A thyroid nodule is defined as a small lump of tissue (either solid or cystic - filled with fluid), usually more than one quarter of an inch in diameter that may protrude from the neck's surface or may form in the thyroid gland itself. The nodule can be

either benign (non-cancerous) or malignant (cancerous).

Thyroid nodules are more common among older people than among younger people. In most cases, the cause of thyroid nodules is unknown. The only known cause is radiation treatments to the neck during childhood. The vast majority of thyroid nodules are noncancerous (benign). However, because thyroid cancer usually begins as a nodule in the gland, each nodule must be examined to ensure that it is not cancerous (malignant).

Nodules vary in their composition and in whether they produce thyroid hormone. One or many nodules may gradually develop. When many nodules develop, the condition is called a multinodular goiter. If many nodules have developed and hyperthyroidism occurs, the condition is called toxic multinodular goiter.

Most thyroid nodules do not cause symptoms. Some people might have trouble swallowing, or have a feeling of fullness, pain or pressure in the throat or neck. Some people might notice a lump in their neck when they look in the mirror, but most people don't. Often, the lump is found by a doctor during a routine checkup or other tests.

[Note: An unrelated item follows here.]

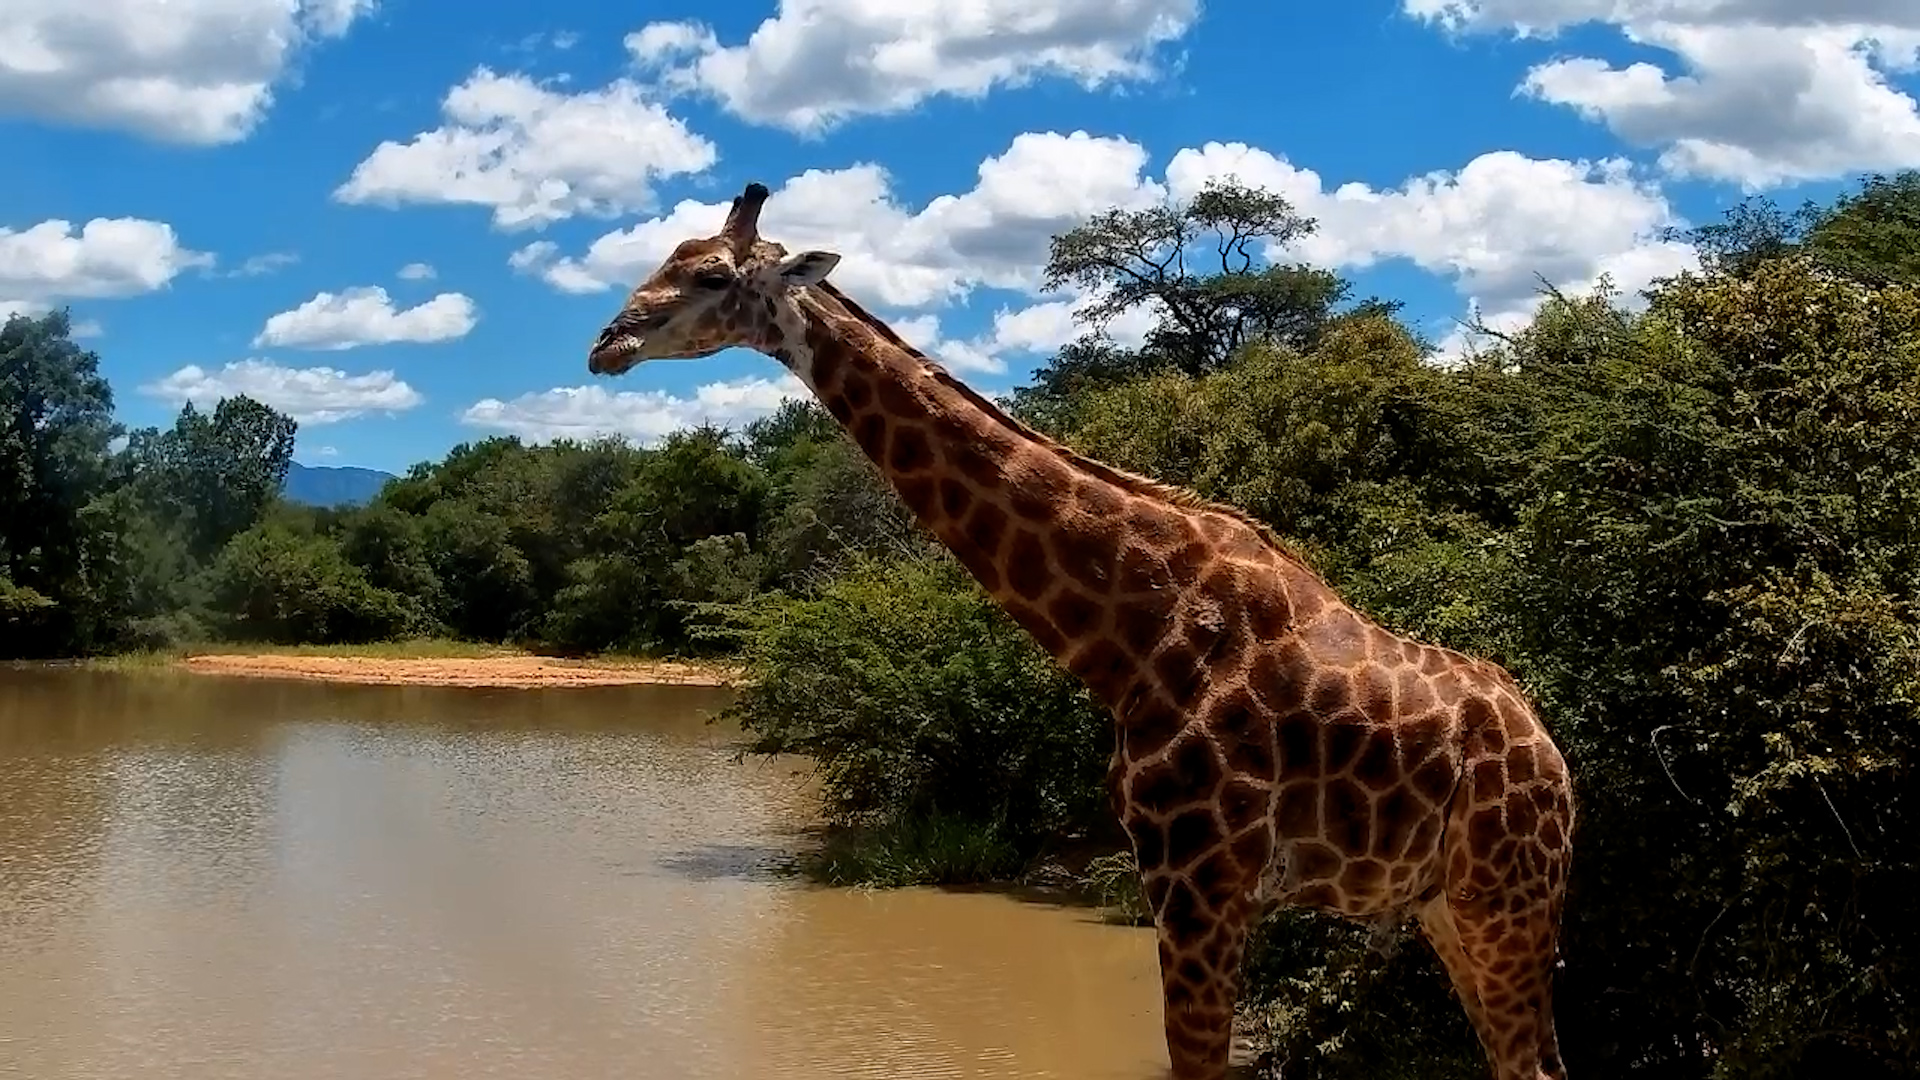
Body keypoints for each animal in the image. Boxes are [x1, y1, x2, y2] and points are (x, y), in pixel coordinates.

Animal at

The most important routine aspects of the diagnostic evaluation of solitary thyroid nodules include a thorough history and physical examination, serum TSH level, and FNAB of the nodule, assuming the patient has access to an experienced cytopathologist. Subsequent management of a solitary thyroid nodule depends largely on FNAB diagnosis. Malignant cytopathology usually is an indication for surgical referral. Exceptions may be made in the case of malignant lymphoma, which typically is not managed surgically, and in cases of anaplastic carcinoma, in which surgical intervention may be futile.

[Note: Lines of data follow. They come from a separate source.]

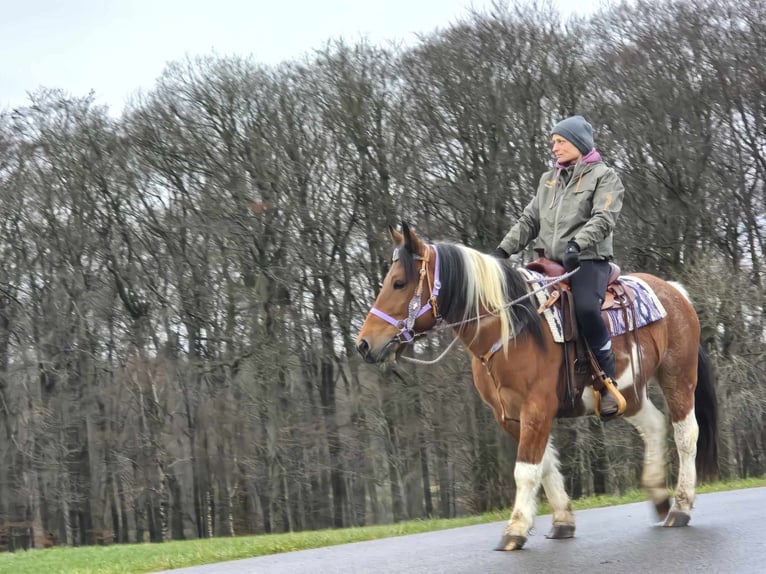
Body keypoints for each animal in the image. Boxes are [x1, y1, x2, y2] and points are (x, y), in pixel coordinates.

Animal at [356, 223, 720, 552]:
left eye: (399, 283)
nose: (363, 344)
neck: (510, 329)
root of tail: (674, 291)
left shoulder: (537, 407)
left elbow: (526, 471)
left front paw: (515, 529)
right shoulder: (510, 415)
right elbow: (543, 465)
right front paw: (562, 521)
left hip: (678, 376)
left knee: (685, 434)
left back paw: (680, 506)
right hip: (629, 393)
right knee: (655, 426)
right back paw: (659, 497)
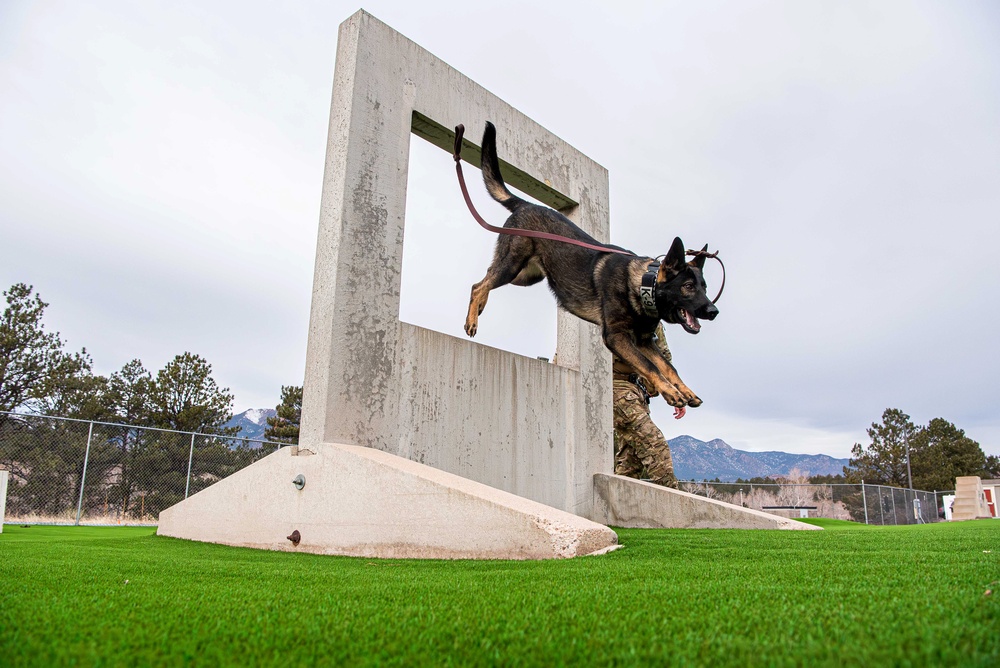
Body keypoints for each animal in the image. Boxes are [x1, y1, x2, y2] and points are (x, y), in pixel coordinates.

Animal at [464, 122, 716, 410]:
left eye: (704, 287)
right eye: (688, 286)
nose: (714, 311)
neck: (643, 285)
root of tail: (527, 204)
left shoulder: (644, 341)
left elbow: (669, 367)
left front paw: (685, 390)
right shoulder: (617, 337)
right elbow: (650, 366)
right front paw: (670, 392)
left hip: (526, 276)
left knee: (483, 279)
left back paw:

Thyroid nodules associated with benign cytopathology on FNAB can be managed without routine surgical referral in most cases, provided adequate follow-up is possible. Treatment of noncancerous nodules depends on the cause and on the symptoms they produce. Nodules that secrete too much thyroid hormone may produce hyperthyroidism, which requires treatment, usually with radioactive iodine. Noncancerous nodules that do not secrete thyroid hormones usually do not require treatment. If the nodules cause discomfort or are cosmetically displeasing, they can be removed surgically.

Thyroid cancer can almost always be treated and cured: Most people with thyroid cancer are still alive 20 years after the cancer is detected. A few rare types of thyroid cancer, particularly anaplastic thyroid carcinoma and thyroid lymphoma, have a poorer outlook.